John, dört bakışın kendisine odaklandığını gördüğünde biraz baskı hissetti. Bir süre sessiz kaldı ve sonra, “O zaman dürüst olacağım. Dördünüzü buraya davet etmemin iki amacı var.” dedi.

Dördü de sessizce ona baktılar.

“Acaba ailem Bay Hawk ve Bay Link’in yeni iskelesine katılabilir mi?”

Beklendiği gibi… Hawk ve Link bakıştılar.

Roland, “Bunun gerekli olduğunu düşünmüyorum.. Bu bölgede, ticari faaliyetlerde bulunan tüm örgütler ve gruplar ailenize vergi ödemek zorunda.
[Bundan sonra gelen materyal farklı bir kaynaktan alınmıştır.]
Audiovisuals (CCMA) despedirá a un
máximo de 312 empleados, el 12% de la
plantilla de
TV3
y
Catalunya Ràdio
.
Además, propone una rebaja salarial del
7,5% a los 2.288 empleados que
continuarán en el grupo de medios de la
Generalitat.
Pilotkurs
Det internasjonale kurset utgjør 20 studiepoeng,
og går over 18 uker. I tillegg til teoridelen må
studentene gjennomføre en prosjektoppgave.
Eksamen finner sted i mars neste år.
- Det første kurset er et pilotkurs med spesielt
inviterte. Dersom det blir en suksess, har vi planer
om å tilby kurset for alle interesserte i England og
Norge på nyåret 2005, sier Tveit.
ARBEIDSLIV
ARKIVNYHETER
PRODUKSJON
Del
Daha fazla vergi toplayamaz mısınız?” dedi.

Hawk ve Link yeni bir iskele inşa etmek ve kendileri bir balıkçılık şirketi kurmak istiyorlardı. Daha sonra, fazladan iskele alanı başkaları tarafından kullanılmak üzere kiralanacaktı.

Delpon büyük bir şehirdi ve deniz yoluyla seyahat eden birçok insan vardı. Mesele başarılı olduğu sürece her ay çok para alacaklardı.

Üstelik böyle bir nakliye iskelesi istihbarat toplamak için çok iyi bir yerdi. Böylesine önemli bir yer için Hawk doğal olarak Silver Wings Guild’inin bu yer üzerinde tam kontrole sahip olmasını istiyordu.

Belediye başkanı dahil olmak isteseydi, planlarını gerçekleştirirken kesinlikle tedirgin olması gerekirdi. Bu son derece sakıncalı ve anlamsız olurdu.

Bu nedenle Roland daha fazla vergi ödemenin bir sakıncası olmadığını düşünüyordu.

John, Hawk’a bakmadan önce Roland’a baktı. “Bay Roland’ın iskele liderlerinden biri olmasını hiç beklemiyordum?”

Bu tür sözler sanki nifak sokmak için söylenmiş gibiydi.

Hawk’ın buna kanmayacağı açıktı. Gülümsedi ve “Ben oldukça aptalım. Pazarlık hakkında pek bir şey bilmiyorum, bu yüzden bu tür konuları genellikle profesyonellerin halletmesine bırakırım.” dedi.

Diğer üçü de hafifçe güldüler.

John’un ruh hali daha da depresif hale geldi. Bu Altın Oğullar aşırı kurnazdı. Hiçbir tuzağa düşmediler.

Üstelik onları zorlamanın da bir yolu yok gibi görünüyordu.

İki Altın Oğul bir aileyi yok etmeye yeterdi. Şimdi iki büyücü daha olduğu için John, dördünün önünde öfkelenmeye cesaret edemiyordu.

Ne kadar sinir bozucu. John daha önce hiç bu kadar incinmiş hissetmemişti.